Milgram contends that the essence of obedience is that individuals come to see themselves as instruments for carrying out someone else’s wishes, and they therefore no longer view themselves are responsible for their actions. Under certain conditions many people will violate their own moral norms and inflict pain on other human beings, and that succinctly underlines the notion that most people willingly submit to authority and, by extension, the law.

Sanctions

Sanctions for disobedience to the law are surely among the primary reasons that laws have binding force. “The law has teeth; teeth that can bite if need be, although they need not necessarily be bared.” Sanctions are related to legal efficacy and are provided to guarantee the observance and execution of legal mandated to enforce behavior.

Limitations of Law in Creating Social Change

To most people law is imposed externally in an almost coercive way. Today people are characterized by a “crisis of confidence” and alienation from social institutions because of uncontrollable economic conditions. Therefore, law is hardly an expression of their will.

Few people participate in the formulation of laws and legislation. One of limitations of law as an instrument of social change is the possibility of prevailing conflict of interest. Other limitations related to the efficacy of law in social change include divergent views on law and the prevailing morality and values.

The scarcity of resources causes conflicting interests. Decades ago, Karl Marx and Max Weber said that many laws are created to protect special economic interests. This is because economic interests are strong factors influencing the creation of laws.

Weber recognized that besides economic interests law protects other interests too such as personal security, personal honour, and it guarantees political, ecclesiastical, and other positions of authority and social pre-eminence.

Weber emphasizes two points:

  1. Conflict of interests provides the base for the formation of laws that bring change; so the stratification of society and the preferences of those who promulgate the changes determine the role of laws in social change.
  2. Law as an instrument of social change can be seen as the organization of power and processes that protect special interests in society and result in social change.

For powerful and influential people “the law in effect structures the power relationships in a society, maintains the //status quo//and protects various //strata//against each other”. Many legislative enactments, administrative rulings, and judicial decisions reflect the power configurations in society.

Even members of legal professions serve to unify the power elite by serving as “professional go-betweens” for principal political, corporate and other interest groups.

Interestingly, a lot of people who are coerced or oppressed by the laws imposed by a ruling minority are unaware of their oppression.

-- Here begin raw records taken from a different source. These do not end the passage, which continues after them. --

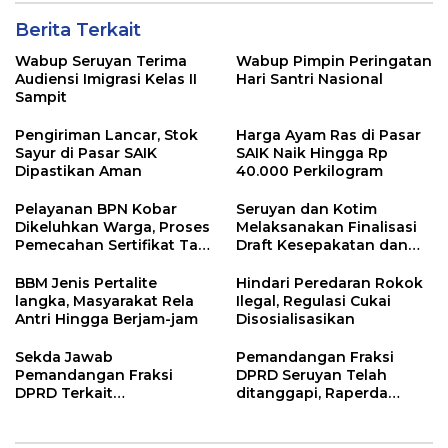
Berita Terkait
Wabup Seruyan Terima
Wabup Pimpin Peringatan
Audiensi Imigrasi Kelas II
Hari Santri Nasional
Sampit
Pengiriman Lancar, Stok
Harga Ayam Ras di Pasar
Sayur di Pasar SAIK
SAIK Naik Hingga Rp
Dipastikan Aman
40.000 Perkilogram
Pelayanan BPN Kobar
Seruyan dan Kotim
Dikeluhkan Warga, Proses
Melaksanakan Finalisasi
Pemecahan Sertifikat Tak
Draft Kesepakatan dan
Kunjung Selesai
Perjanjian Bersama
BBM Jenis Pertalite
Hindari Peredaran Rokok
langka, Masyarakat Rela
Ilegal, Regulasi Cukai
Antri Hingga Berjam-jam
Disosialisasikan
Sekda Jawab
Pemandangan Fraksi
Pemandangan Fraksi
DPRD Seruyan Telah
DPRD Terkait
ditanggapi, Raperda
Pertanggungjawaban
RPJMD Segera
Pelaksanaan APBD TA
Ditindaklanjuti
2024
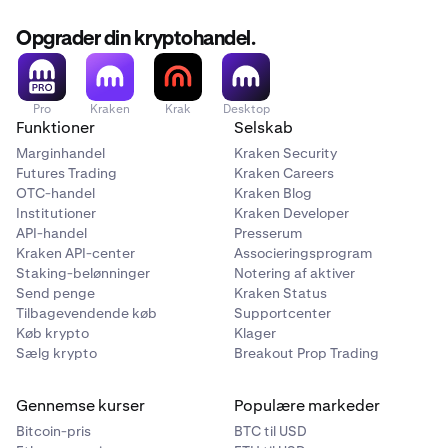
Opgrader din kryptohandel.
Pro
Kraken
Krak
Desktop
Funktioner
Selskab
Marginhandel
Kraken Security
Futures Trading
Kraken Careers
OTC-handel
Kraken Blog
Institutioner
Kraken Developer
API-handel
Presserum
Kraken API-center
Associeringsprogram
Staking-belønninger
Notering af aktiver
Send penge
Kraken Status
Tilbagevendende køb
Supportcenter
Køb krypto
Klager
Sælg krypto
Breakout Prop Trading
Gennemse kurser
Populære markeder
Bitcoin-pris
BTC til USD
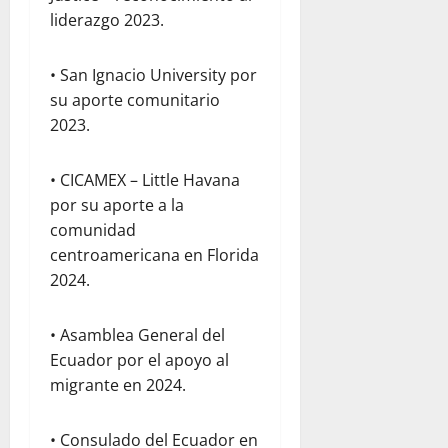
liderazgo 2023.
• San Ignacio University por
su aporte comunitario
2023.
• CICAMEX – Little Havana
por su aporte a la
comunidad
centroamericana en Florida
2024.
• Asamblea General del
Ecuador por el apoyo al
migrante en 2024.
• Consulado del Ecuador en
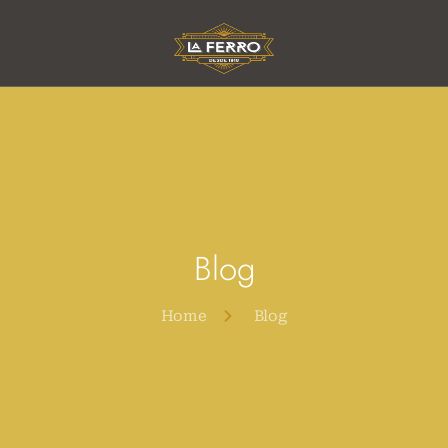
Blog
Home
Blog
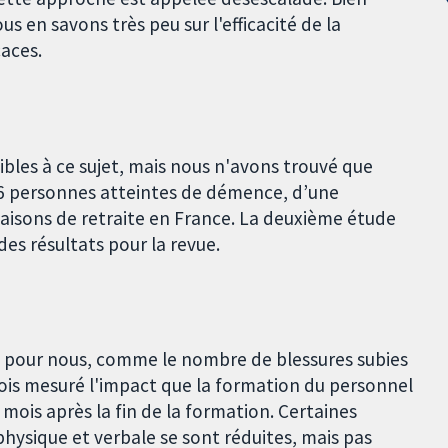
us en savons très peu sur l'efficacité de la
caces.
bles à ce sujet, mais nous n'avons trouvé que
306 personnes atteintes de démence, d’une
aisons de retraite en France. La deuxième étude
des résultats pour la revue.
s pour nous, comme le nombre de blessures subies
efois mesuré l'impact que la formation du personnel
s mois après la fin de la formation. Certaines
 physique et verbale se sont réduites, mais pas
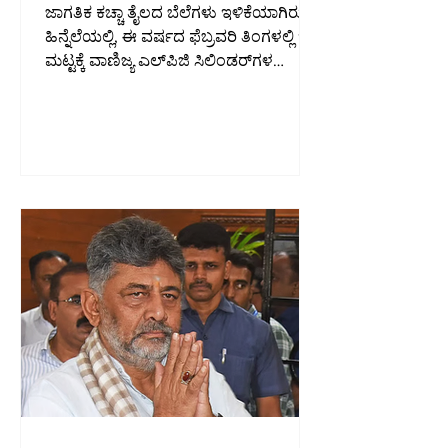
ಮನವಿ
ಜಾಗತಿಕ ಕಚ್ಚಾ ತೈಲದ ಬೆಲೆಗಳು ಇಳಿಕೆಯಾಗಿರುವ
ಹಿನ್ನೆಲೆಯಲ್ಲಿ, ಈ ವರ್ಷದ ಫೆಬ್ರವರಿ ತಿಂಗಳಲ್ಲಿ ಇದ್ದ
ಮಟ್ಟಕ್ಕೆ ವಾಣಿಜ್ಯ ಎಲ್‌ಪಿಜಿ ಸಿಲಿಂಡರ್‌ಗಳ
ಬೆಲೆಯನ್ನು ತಕ್ಷಣ ಇಳಿಸಬೇಕು ಎಂದು ಕರ್ನಾಟಕ
ರಾಜ್ಯ ಹೋಟೆಲ್‌ಗಳ ಸಂಘ (KSHA) ಕೇಂದ್ರ
ಸರ್ಕಾರವನ್ನು ಒತ್ತಾಯಿಸಿದೆ. ಜಾಗತಿಕ ಕಚ್ಚಾ ತೈಲದ
ಬೆಲೆಗಳು ಇಳಿಕೆಯಾಗಿರುವ ಹಿನ್ನೆಲೆಯಲ್ಲಿ, ಈ
ವರ್ಷದ ಫೆಬ್ರವರಿ ತಿಂಗಳಲ್ಲಿ ಇದ್ದ ಮಟ್ಟಕ್ಕೆ ವಾಣಿಜ್ಯ
ಎಲ್‌ಪಿಜಿ ಸಿಲಿಂಡರ್‌ಗಳ ಬೆಲೆಯನ್ನು ತಕ್ಷಣ
ಇಳಿಸಬೇಕು ಎಂದು ಕರ್ನಾಟಕ ರಾಜ್ಯ
ಹೋಟೆಲ್‌ಗಳ ಸಂಘ (KSHA) ಕೇಂದ್ರ
ಸರ್ಕಾರವನ್ನು ಒತ್ತಾಯಿಸಿದೆ. ಕೆಎಸ್‌ಎಚ್‌ಎ ಅಧ್ಯಕ್ಷ
ಜಿ.ಕೆ. ಶೆಟ್ಟಿ, ಫೆಬ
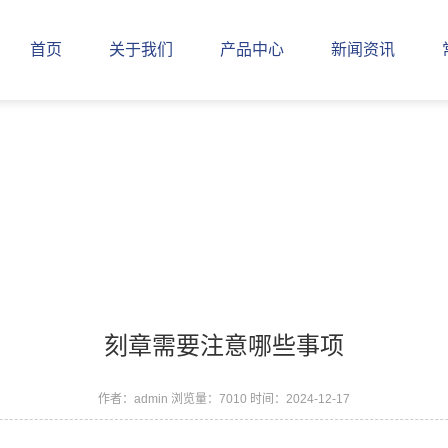
首页
关于我们
产品中心
新闻资讯
刻章需要注意哪些事项
作者：admin
浏览量：7010
时间：2024-12-17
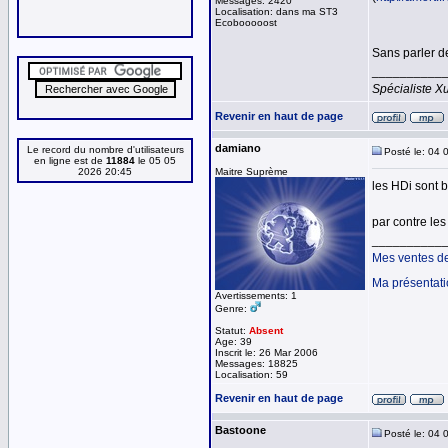
Messages: 2420
Localisation: dans ma ST3
Ecobooooost
Sans parler de
__________
Spécialiste Xu
Revenir en haut de page
damiano
Le record du nombre d'utilisateurs
Posté le: 04 
en ligne est de
11884
le 05 05
2026 20:45
Maitre Suprème
les HDi sont b
par contre les
__________
Mes ventes d
Ma présentat
Avertissements: 1
Genre:
Statut:
Absent
Age: 39
Inscrit le: 26 Mar 2006
Messages: 18825
Localisation: 59
Revenir en haut de page
Bastoone
Posté le: 04 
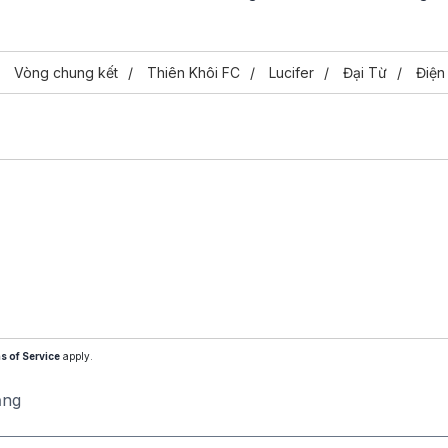
Vòng chung kết
Thiên Khôi FC
Lucifer
Đại Từ
Điện
s of Service
apply.
ăng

They may even strongly support the existing legal system because the ruling party has used its power to confuse them as if they are protecting their true interests.

However, a distinction should be made between what people claim as their interests and what their “true” interests are. There are many examples when people are organized to protect what they conceive as their interests. Blacks have been instrumental in the passage of many civil rights laws.

Farmers have affected laws dealing with migrant workers, farm subsidies, importation of food items, etc. so it is the division of society into the “powerful” and “powerless” that simple? The mechanisms of change through law include large segments of the population. Even in democratic countries, the large-scale participation of citizens in social change is not feasible; however, the lack of participation doesn’t mean lack of representation.